Nel film “I demoni di San Pietroburgo” (2007, regia di Giuliano Montaldo) la figura di Anna Grigorjevna si accende di grande risalto nelle scene che la riprendono mentre stenografa gli improvvisati contenuti di un romanzo di Dostoevskij, in un primo tempo suo datore di lavoro, poi marito che delle mani di lei non può fare più a meno. La suggestività delle numerose inquadrature punta a concentrare sulla donna un’attenzione molto maggiore di quella che suscita lo scrittore nelle concitate fasi della dettatura, quasi a rendere evento a sé, “spettacolo nello spettacolo”, questo capolavoro di cinematografica psicologia.
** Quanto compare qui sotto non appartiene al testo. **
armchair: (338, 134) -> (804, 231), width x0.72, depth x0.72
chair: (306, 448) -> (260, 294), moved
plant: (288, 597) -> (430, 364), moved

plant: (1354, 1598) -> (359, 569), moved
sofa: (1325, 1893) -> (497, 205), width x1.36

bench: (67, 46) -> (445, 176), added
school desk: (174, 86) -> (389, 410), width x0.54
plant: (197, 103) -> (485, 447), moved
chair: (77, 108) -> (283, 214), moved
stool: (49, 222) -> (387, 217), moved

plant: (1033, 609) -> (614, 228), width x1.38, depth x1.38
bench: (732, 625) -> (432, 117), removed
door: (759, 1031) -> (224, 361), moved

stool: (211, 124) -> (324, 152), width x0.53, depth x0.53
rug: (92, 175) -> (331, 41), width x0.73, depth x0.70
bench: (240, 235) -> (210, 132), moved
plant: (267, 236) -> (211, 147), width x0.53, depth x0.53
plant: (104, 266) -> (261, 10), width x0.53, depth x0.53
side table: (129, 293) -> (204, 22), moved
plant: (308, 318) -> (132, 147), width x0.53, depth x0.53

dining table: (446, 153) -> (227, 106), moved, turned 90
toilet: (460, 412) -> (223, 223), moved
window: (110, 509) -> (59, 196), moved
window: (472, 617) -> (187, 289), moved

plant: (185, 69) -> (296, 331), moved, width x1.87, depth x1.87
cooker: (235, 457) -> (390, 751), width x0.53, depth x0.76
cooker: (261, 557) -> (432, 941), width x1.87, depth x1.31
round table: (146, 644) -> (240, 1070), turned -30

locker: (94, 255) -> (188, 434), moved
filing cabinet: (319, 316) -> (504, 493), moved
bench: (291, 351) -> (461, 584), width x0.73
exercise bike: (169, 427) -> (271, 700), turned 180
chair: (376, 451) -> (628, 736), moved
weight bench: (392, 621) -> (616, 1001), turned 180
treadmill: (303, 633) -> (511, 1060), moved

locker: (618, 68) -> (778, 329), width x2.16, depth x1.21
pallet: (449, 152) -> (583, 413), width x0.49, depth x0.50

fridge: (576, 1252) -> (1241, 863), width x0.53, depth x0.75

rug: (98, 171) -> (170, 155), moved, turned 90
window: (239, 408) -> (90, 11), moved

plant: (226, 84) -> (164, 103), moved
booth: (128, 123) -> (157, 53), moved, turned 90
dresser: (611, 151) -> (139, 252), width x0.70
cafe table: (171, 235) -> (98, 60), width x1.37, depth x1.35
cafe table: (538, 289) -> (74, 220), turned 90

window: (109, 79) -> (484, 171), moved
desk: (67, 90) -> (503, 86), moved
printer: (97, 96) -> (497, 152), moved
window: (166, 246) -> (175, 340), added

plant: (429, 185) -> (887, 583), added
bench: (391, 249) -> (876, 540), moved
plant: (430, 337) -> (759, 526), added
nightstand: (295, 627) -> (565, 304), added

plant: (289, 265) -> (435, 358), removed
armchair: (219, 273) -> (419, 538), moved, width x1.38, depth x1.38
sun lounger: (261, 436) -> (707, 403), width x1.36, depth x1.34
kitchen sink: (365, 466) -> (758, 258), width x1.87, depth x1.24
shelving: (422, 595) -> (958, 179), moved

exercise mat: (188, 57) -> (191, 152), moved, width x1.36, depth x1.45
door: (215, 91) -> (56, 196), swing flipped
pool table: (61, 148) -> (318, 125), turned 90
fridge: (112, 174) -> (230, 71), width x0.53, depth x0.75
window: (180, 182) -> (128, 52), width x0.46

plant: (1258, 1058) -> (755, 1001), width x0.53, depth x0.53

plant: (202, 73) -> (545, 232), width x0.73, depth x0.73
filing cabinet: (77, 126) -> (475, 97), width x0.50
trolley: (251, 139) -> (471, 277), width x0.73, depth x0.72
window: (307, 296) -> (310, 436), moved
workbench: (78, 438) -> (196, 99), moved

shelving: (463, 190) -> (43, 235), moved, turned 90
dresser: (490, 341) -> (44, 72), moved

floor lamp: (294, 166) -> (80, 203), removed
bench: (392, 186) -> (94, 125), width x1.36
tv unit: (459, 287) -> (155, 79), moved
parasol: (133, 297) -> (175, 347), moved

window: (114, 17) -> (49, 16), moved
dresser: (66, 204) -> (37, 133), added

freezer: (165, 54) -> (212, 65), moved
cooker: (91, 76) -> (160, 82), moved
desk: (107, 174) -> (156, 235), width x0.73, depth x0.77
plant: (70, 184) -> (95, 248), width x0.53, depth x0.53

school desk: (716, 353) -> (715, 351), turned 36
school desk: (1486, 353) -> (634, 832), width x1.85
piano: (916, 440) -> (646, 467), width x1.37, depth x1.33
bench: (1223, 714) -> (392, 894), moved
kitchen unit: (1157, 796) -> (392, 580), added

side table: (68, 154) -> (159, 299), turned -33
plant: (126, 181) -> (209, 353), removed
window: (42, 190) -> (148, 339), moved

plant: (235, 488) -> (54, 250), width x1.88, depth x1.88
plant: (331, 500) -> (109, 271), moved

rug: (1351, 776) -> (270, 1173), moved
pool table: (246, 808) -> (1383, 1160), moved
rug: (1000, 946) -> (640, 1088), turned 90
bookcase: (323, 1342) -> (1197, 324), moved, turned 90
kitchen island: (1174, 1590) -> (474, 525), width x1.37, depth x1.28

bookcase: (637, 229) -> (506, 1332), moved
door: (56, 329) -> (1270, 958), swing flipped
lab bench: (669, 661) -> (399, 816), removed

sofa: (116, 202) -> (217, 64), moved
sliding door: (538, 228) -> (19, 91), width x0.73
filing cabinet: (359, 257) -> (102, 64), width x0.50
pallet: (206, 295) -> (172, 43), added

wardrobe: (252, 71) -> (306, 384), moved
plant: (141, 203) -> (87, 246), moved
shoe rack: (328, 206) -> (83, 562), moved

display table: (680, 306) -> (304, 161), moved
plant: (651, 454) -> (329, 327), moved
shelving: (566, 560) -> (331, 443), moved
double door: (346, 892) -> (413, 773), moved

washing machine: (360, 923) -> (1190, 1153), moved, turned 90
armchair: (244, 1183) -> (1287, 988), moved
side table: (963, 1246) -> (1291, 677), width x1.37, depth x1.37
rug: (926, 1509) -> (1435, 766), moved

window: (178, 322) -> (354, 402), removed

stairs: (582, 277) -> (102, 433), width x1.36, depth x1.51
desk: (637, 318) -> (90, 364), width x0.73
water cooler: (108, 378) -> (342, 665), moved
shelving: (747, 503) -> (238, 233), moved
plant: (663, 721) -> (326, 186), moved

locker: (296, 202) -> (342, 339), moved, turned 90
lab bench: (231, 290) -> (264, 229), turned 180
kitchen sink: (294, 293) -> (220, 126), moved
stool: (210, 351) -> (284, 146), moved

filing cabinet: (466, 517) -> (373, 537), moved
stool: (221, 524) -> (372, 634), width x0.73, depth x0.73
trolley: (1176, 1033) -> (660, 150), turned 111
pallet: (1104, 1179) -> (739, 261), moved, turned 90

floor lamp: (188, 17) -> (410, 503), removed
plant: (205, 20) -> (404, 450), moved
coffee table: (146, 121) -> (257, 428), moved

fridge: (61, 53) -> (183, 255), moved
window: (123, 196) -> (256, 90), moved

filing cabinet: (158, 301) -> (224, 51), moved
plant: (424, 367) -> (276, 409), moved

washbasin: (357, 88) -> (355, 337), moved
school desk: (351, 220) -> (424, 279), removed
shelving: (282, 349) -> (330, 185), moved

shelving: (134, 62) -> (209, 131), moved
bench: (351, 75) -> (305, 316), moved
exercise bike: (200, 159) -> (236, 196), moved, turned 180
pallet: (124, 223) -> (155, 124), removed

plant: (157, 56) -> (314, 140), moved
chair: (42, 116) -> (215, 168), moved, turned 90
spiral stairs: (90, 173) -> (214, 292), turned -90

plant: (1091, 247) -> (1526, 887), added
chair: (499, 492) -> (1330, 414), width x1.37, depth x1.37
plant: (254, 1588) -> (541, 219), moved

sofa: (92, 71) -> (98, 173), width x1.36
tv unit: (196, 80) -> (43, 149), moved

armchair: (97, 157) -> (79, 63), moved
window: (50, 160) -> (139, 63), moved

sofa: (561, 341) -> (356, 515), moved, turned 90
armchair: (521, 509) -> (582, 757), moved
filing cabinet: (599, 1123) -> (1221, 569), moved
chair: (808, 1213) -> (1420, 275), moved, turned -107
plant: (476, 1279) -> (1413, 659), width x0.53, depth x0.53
Sembra che l’interprete, Carolina Crescentini, abbia preso qualche lezione di Stenografia a Roma, per immedesimarsi con più veridicità nel suo ruolo, ma già osservarla dietro la scrivania nella seria eppur naturale concentrazione dei gesti, curva sul foglio che va velocemente riempiendosi di segni minuti, rappresenta per lo spettatore un impatto con una corrente misteriosa che lo coinvolge ed affascina.
Ed è sempre così, nella realtà dell’osservazione diretta del fenomeno “stenoscrittura”, fenomeno oggi meno frequente a vedersi nelle aule italiane (non è così in altre nazioni europee) in cui si fa professionale attività di resocontazione, e purtuttavia presente negli ambiti dove ai resocontisti è richiesto un servizio di particolare resa qualitativa.
Già la logistica, assegnando a questi un posto speciale per la verbalizzazione delle sedute, consente di riagganciarsi alla categoria teatrale dove la collocazione degli interpreti sul palcoscenico risponde a ben definiti criteri di  messinscena per la realizzazione dell’atto comunicativo prefigurato nei testi. La loro manuale ripresa postula che gli stenografi debbano poter ritrovarsi in situazione di privilegiata comunicazione con l’emittenza, non soltanto per esigenze acustiche, ma per essere in tandem con la loro vocale produzione.
Nell’ideale ping-pong tra chi parla e chi sincronicamente scrive le parole pronunciate, si realizza un passaggio che non è di semplice “registrazione” verbale, ma di sostanziale portata umanistica. Anche le fotografie provenienti dagli archivi del passato mostrano bene questo dato e lo studio che vi presiede; i giornalisti stenografi di epoca fascista, ad esempio, occupano sempre una posizione strategica in funzione dell’oratoria mussoliniana esternata nelle più diverse circostanze di incontro con singoli gruppi o sterminate folle: in piedi, con i loro piccoli supporti cartacei in mano, la testa china sul percorso in atto del tracciato grafico, risaltano nell’amalgama di una poliedrica scena dove la macchina fotografica li ha per sempre immortalati. E il teatro della Storia inconsapevolmente se ne serve per mostrare come il concorso storico dei ruoli più diversi corrisponda alla funzione della luce nei quadri caravaggeschi: mettere in risalto o in ombra gli aspetti su cui incombe il realistico giudizio del momento presente.